Staff members were in a frenzy around a cluster of network computers, photocopiers buzzed with activity and a Tylenol dispenser sat on a table nearby.
But this wasn't the War Room of the White House. It was the Park Plaza Hotel--ground zero for the 13th annual Harvard Model Congress (HMC), which drew 1,500 high school students from across the nation for its opening ceremonies yesterday.
The weekend-long government simulation, staffed by more than 150 Harvard students, began with a keynote address by William Kristol '73.
Kristol, editor of the conservative publication The Weekly Standard and former chief of staff to former vice president J. Danforth Quayle, addressed social problems and America's involvement in international affairs.
Amid the din, conference organizers said they are excited about the coming weekend.
"This year we have a dedicated and hard-working staff who wants this conference to be the best ever," said Robert M. Stolper '00, chair of the science committee of the House of Representatives.
"The students are self-motivated to do this," said Katherine T. Wen '99, president of the Senate.
Wen said she thought the simulation would be extensive and realistic, tying together all the factors involved in politics.
"We don't really know what to expect," said Carolyn Centeno, a conference participant and a first-year at the Nightingale School in New York City.
Most of the participating schools are located outside Massachusetts.
New to the Harvard Model Congress this year: delegates may revise and resubmit bills that were initially rejected, which organizers say makes the experience even more realistic.
In his keynote speech yesterday, Kristol stressed the need to confront social problems such as family breakups and teen pregnancy.
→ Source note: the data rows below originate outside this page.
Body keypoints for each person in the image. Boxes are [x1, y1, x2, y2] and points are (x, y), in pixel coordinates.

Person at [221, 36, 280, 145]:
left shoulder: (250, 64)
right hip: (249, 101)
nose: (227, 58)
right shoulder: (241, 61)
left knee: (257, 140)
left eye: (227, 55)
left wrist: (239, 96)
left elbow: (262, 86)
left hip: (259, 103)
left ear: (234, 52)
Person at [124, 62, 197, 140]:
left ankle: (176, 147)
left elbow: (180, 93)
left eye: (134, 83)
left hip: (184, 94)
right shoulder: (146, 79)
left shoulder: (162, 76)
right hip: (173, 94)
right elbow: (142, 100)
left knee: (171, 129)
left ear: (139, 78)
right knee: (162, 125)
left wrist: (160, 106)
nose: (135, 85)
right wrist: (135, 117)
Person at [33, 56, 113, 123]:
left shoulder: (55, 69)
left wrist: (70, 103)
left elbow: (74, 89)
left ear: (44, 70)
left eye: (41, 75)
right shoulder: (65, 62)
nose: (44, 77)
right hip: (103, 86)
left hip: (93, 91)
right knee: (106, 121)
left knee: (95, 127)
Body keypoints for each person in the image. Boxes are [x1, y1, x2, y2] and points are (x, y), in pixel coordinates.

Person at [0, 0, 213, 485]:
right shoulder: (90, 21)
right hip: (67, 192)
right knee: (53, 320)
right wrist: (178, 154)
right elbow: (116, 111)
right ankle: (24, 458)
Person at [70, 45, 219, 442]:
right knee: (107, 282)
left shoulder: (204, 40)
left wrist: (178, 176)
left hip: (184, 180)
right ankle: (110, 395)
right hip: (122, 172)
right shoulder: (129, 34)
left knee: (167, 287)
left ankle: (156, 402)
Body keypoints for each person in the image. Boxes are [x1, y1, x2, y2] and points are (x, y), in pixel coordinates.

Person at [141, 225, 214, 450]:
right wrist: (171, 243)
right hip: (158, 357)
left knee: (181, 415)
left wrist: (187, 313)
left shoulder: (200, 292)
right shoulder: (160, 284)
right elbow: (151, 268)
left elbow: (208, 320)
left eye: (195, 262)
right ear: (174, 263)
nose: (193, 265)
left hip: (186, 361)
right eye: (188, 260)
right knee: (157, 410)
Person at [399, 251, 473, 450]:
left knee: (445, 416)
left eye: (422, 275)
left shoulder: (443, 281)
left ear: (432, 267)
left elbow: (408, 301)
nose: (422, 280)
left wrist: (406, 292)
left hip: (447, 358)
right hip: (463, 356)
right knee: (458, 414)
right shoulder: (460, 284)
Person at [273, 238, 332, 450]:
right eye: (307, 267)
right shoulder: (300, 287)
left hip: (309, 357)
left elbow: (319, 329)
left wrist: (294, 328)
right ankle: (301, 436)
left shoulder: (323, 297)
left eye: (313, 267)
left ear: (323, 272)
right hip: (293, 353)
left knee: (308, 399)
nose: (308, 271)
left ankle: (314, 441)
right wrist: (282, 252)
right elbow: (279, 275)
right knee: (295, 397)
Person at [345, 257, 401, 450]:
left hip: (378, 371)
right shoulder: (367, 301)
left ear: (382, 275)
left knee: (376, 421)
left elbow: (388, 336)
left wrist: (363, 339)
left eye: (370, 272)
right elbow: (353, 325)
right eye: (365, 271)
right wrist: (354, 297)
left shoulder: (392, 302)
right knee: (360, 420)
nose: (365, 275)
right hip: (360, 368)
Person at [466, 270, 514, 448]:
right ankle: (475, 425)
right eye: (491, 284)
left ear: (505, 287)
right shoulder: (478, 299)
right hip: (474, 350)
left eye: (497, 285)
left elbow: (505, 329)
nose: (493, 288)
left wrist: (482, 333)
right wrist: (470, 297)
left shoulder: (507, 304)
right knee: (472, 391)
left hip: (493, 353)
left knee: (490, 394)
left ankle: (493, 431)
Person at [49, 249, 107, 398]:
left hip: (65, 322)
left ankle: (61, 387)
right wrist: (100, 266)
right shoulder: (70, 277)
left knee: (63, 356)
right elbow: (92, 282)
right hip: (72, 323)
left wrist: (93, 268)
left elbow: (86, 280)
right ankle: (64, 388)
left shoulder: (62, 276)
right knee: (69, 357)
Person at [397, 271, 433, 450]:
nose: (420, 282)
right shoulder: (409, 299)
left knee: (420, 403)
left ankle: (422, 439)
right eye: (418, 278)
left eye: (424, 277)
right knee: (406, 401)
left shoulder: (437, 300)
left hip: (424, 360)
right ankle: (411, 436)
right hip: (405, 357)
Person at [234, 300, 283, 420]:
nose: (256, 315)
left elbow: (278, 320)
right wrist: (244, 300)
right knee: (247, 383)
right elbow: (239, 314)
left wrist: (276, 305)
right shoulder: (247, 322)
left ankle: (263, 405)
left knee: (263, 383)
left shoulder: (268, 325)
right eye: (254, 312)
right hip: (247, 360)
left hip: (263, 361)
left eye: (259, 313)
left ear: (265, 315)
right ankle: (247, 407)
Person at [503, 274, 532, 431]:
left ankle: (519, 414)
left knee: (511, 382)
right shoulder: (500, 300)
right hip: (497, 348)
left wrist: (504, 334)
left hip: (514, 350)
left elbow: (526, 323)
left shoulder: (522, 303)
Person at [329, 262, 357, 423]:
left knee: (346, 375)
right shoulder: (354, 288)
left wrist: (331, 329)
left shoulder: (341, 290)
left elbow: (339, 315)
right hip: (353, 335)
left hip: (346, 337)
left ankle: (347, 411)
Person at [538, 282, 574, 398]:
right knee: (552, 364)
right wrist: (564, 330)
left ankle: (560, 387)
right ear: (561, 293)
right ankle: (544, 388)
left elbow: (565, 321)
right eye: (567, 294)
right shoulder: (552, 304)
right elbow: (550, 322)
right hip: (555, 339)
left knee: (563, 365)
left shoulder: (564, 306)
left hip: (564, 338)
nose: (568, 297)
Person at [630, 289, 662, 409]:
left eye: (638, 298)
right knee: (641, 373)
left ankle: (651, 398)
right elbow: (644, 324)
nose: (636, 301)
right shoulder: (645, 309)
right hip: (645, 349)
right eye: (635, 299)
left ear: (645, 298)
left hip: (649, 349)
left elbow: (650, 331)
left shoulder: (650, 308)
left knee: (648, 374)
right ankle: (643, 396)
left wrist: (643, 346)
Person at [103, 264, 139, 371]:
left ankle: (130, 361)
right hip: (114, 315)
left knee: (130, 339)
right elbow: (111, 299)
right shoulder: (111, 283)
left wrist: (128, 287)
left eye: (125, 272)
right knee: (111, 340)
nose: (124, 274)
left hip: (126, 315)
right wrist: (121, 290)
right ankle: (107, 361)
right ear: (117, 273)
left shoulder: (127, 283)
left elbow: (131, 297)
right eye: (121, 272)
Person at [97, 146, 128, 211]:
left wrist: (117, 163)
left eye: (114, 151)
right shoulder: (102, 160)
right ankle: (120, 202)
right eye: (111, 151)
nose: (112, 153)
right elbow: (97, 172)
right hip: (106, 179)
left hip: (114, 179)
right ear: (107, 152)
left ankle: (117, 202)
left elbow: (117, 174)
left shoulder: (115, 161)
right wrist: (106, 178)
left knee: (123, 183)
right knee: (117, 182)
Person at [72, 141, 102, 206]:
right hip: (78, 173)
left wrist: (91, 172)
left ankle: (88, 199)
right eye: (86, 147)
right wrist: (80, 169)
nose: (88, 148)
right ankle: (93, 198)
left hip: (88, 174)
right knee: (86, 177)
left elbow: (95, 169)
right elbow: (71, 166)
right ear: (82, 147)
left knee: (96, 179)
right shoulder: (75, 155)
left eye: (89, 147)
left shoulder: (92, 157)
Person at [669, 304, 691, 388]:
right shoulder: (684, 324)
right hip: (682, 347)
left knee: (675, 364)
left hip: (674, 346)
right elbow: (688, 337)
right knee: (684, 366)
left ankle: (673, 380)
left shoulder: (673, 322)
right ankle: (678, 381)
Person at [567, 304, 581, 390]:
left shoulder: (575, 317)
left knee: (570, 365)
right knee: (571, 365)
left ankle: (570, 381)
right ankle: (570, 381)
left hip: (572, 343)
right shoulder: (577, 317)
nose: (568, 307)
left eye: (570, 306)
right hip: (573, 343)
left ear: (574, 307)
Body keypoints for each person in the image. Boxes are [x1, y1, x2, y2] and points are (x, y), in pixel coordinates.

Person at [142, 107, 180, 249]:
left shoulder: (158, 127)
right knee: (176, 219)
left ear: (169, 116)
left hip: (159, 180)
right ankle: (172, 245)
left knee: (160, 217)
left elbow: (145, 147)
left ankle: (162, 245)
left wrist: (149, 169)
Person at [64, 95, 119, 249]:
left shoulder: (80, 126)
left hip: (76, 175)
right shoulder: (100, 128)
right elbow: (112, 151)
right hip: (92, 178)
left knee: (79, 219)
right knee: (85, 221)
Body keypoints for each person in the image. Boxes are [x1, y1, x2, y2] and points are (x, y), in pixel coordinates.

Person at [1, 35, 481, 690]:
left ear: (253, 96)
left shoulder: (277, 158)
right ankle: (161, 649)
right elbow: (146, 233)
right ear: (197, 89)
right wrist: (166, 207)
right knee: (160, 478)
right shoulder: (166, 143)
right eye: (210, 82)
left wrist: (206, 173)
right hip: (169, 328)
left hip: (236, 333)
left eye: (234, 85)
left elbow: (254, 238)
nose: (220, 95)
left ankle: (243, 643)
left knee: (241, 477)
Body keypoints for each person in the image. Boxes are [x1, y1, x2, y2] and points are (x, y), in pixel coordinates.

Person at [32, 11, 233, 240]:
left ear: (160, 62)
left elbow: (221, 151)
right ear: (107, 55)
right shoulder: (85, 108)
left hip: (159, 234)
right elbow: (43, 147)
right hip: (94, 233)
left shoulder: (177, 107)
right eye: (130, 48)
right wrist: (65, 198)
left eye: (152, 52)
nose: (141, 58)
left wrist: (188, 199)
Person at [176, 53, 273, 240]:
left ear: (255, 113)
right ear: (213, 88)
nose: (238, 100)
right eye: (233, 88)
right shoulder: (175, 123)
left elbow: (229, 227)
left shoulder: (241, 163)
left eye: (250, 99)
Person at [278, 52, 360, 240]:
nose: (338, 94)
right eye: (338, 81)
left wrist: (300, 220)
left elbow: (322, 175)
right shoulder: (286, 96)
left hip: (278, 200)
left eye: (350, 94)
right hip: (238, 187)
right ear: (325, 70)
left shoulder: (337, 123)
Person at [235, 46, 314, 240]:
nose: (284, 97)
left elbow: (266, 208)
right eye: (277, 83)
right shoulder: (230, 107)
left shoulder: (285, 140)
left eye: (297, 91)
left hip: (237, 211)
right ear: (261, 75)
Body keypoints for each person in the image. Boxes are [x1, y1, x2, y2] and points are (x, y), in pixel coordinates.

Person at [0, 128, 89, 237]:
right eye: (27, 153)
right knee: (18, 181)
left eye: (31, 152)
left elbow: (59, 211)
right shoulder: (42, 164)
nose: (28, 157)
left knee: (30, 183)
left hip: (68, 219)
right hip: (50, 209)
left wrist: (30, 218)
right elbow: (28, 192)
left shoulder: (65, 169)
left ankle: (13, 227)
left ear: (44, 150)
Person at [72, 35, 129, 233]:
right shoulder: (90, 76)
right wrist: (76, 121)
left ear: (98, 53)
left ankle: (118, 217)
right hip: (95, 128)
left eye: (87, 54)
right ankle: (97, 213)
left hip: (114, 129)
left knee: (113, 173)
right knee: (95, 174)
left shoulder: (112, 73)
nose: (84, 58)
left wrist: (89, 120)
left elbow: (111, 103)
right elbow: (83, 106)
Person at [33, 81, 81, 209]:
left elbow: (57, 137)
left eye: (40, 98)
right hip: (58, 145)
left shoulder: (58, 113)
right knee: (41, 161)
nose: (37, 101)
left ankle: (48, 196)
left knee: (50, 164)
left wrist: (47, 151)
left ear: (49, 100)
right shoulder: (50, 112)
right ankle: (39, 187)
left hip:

He said the 1992 Los Angeles riots were partially a product of a weakening social infrastructures and are indicative of a great need for change.
Many of the questions following his statement addressed international affairs.
"It's the time to use force," Kristol said, referring to current tensions with Iraq, "and we can't depend on other nations to do it."
"The problem with Iraq is not the nation of Iraq...The problem is Saddam Hussein," Kristol said.